Jenna nodded, withdrawing her hand. She took a sharp right turn onto the road leading to Belmont, thankful at least that the ambulance had brought Mark to this hospital.
She knew the exact location of the ER, the spot in back where she was sure to find parking.
“Do you want me to drop you in front or come in with you?”
Mia seemed to hesitate. “Come in with me.”
Jenna nodded, not sure whether to take it as a positive sign or a practical one. Did it matter at this point? Mark had been shot. Her best friend’s husband—for better or worse, even if right now things fell solidly in the worse camp. Jesus, what was Mia feeling?
She turned into the parking lot, trying not to picture the look on Mia’s face the moment she’d realized Jenna’s betrayal. The moment Jenna had stood and fled, leaving her behind without answers or explanations.
She looked at Mia now and her gut twisted. The only thing worse than seeing this much pain on her best friend’s face was knowing she’d caused it. Some of it, anyway.
“Here,” Jenna said, pulling into a spot tucked off to the side near the ER entrance.
Mia had the car door open before Jenna had even pulled her keys out of the ignition, and she was halfway to the hospital door by the time Jenna caught up with her.
“Careful, Mia,” Jenna cautioned, reaching for her elbow. “The ground gets slick here.”
“I know, I’m okay.” Mia hurried ahead, one hand on her belly.
The automatic doors whooshed open, and they found themselves blinking in the brightly lit lobby of the ER. A nurse rushed over with a wheelchair. “Ma’am? Let’s get you to the birthing center right away.”
“No,” Mia said, throwing her arm out as though stopping the nurse from forcibly taking her. “I’m not in labor. I’m here to see my husband. Mark Dawson? He’s been shot. I’m Mia—Amelia Dawson. Please, someone tell me what’s happening.”
The nurse’s expression changed from all business to sympathy, and Jenna tried not to think the worst.
“Come with me,” the nurse said, shoving the wheelchair aside. She looked at Jenna. “Are you a relative?”
“No, I?—”
“Family only, you wait here.” She pointed to a hard plastic chair in the waiting area, and Jenna sat automatically, too terrified to argue. She watched as the nurse led Mia away. Through the florescent haze, she saw the slump of her friend’s shoulders and the slow, awkward gait of her movement.
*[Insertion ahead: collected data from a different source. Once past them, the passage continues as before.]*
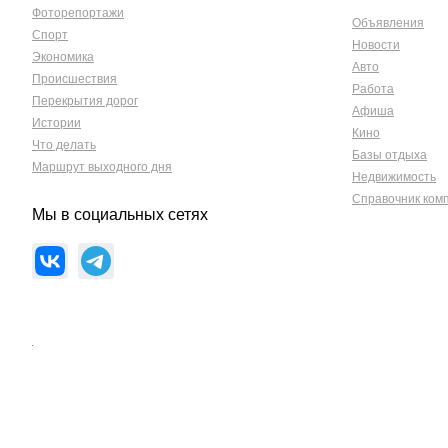
Фоторепортажи
Объявления
Спорт
Новости
Экономика
Авто
Происшествия
Работа
Перекрытия дорог
Афиша
Истории
Кино
Что делать
Базы отдыха
Маршрут выходного дня
Недвижимость
Справочник ком
Мы в социальных сетях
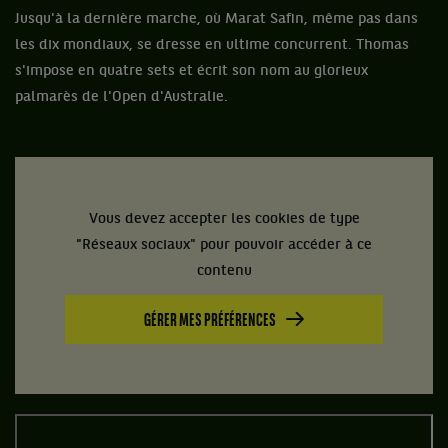
Jusqu'à la dernière marche, où Marat Safin, même pas dans
les dix mondiaux, se dresse en ultime concurrent. Thomas
s'impose en quatre sets et écrit son nom au glorieux
palmarès de l'Open d'Australie.
Vous devez accepter les cookies de type
"Réseaux sociaux" pour pouvoir accéder à ce
contenu
GÉRER MES PRÉFÉRENCES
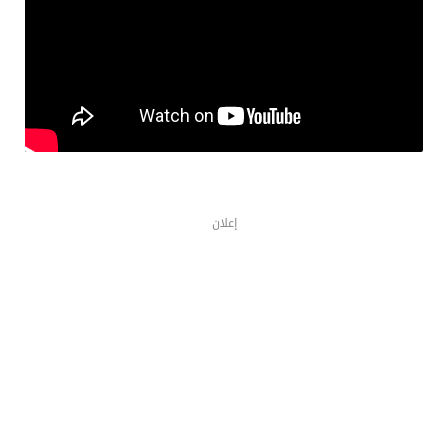
إعلان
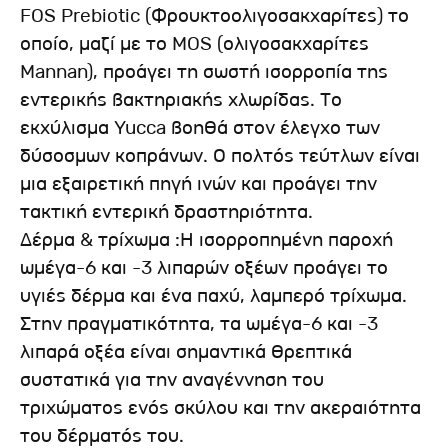
FOS Prebiotic (Φρουκτοολιγοσακχαρίτες) το
οποίο, μαζί με το MOS (ολιγοσακχαρίτες
Mannan), προάγει τη σωστή ισορροπία της
εντερικής βακτηριακής χλωρίδας. Το
εκχύλισμα Yucca βοηθά στον έλεγχο των
δύσοσμων κοπράνων. Ο πολτός τεύτλων είναι
μια εξαιρετική πηγή ινών και προάγει την
τακτική εντερική δραστηριότητα.
Δέρμα & τρίχωμα :Η ισορροπημένη παροχή
ωμέγα-6 και -3 λιπαρών οξέων προάγει το
υγιές δέρμα και ένα παχύ, λαμπερό τρίχωμα.
Στην πραγματικότητα, τα ωμέγα-6 και -3
λιπαρά οξέα είναι σημαντικά θρεπτικά
συστατικά για την αναγέννηση του
τριχώματος ενός σκύλου και την ακεραιότητα
του δέρματός του.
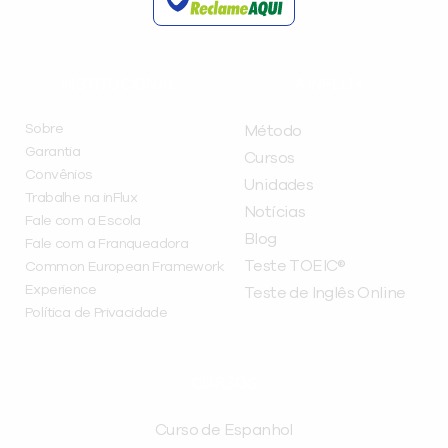
INSTITUCIONAL
A INFLUX
Sobre
Método
Garantia
Cursos
Convênios
Unidades
Trabalhe na inFlux
Notícias
Fale com a Escola
Blog
Fale com a Franqueadora
Teste TOEIC®
Common European Framework
Experience
Teste de Inglês Online
Política de Privacidade
CURSOS
Curso de Espanhol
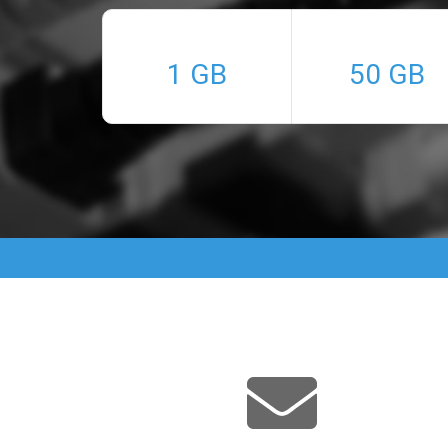
1 GB
50 GB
The doors leading outside whooshed open again, and Gertie rushed in with Adam on her heels. Gert looked around, her white hair frizzy and wild as she scanned the waiting area. Spotting Jenna, she hustled over with her handbag banging against her hip.
“What did they say?” Gertie demanded. “How’s Mark?”
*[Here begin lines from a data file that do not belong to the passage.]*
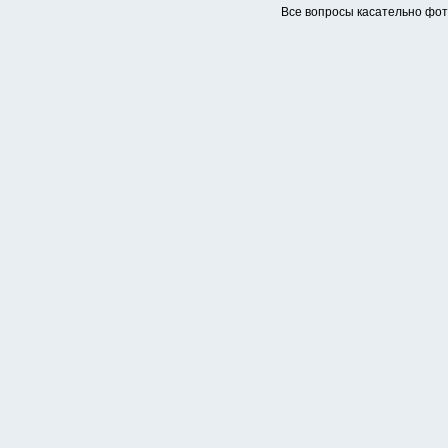
Все вопросы касательно фо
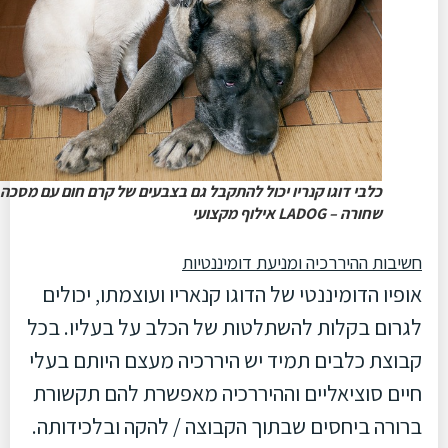
כלבי דוגו קנריו יכול להתקבל גם בצבעים של קרם חום עם מסכה
שחורה – LADOG אילוף מקצועי
חשיבות ההיררכיה ומניעת דומיננטיות
אופיו הדומיננטי של הדוגו קנאריו ועוצמתו, יכולים
לגרום בקלות להשתלטות של הכלב על בעליו. בכל
קבוצת כלבים תמיד יש היררכיה מעצם היותם בעלי
חיים סוציאליים וההיררכיה מאפשרת להם תקשורת
ברורה ביחסים שבתוך הקבוצה / להקה ובלכידותה.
“I don’t know. They whisked Mia away before I could ask anything. I’m not even sure if he’s alive or?—”
“Don’t say that,” Gertie said, dropping into a chair beside her. “We have to think positive. I’m certain the doctors have everything under control.”
Jenna blinked at her aunt. A horrible wave of sickening memory flooded her senses.
The day her mom died, they’d found her crumpled on the floor of her writing room. The space she’d carved out to work on the children’s book she’d desperately wanted to finish.
She was barely conscious, but stirred as the medics loaded her into the ambulance.
“I’ll be okay,” she told Jenna, her voice barely more than a whisper.
“Everything’s under control.” Up until then, she’d been telling them all that it wasn’t that serious.
That the cancer had already gone into remission.
“Don’t worry about anything, sweetheart. ”
Those were the last words her mother ever spoke.
Gert touched her hand, pulling her back to the present. To this hospital waiting room in the Belmont ER. “Do we know where the bullet hit?”
Jenna shook her head as Adam dropped silently into the chair to her left. “I don’t know anything. Just that the gun was in Ellen’s purse when it went off. They think it was an accident, but no one knows at this point.”
“Thank God Katie wasn’t there,” Gertie said. “That’s the first thing Mia said when the police called. I guess the roof repair was taking longer than expected, so Ellen let Katie have one last sleepover at a friend’s house before school starts. She didn’t see her daddy get shot.”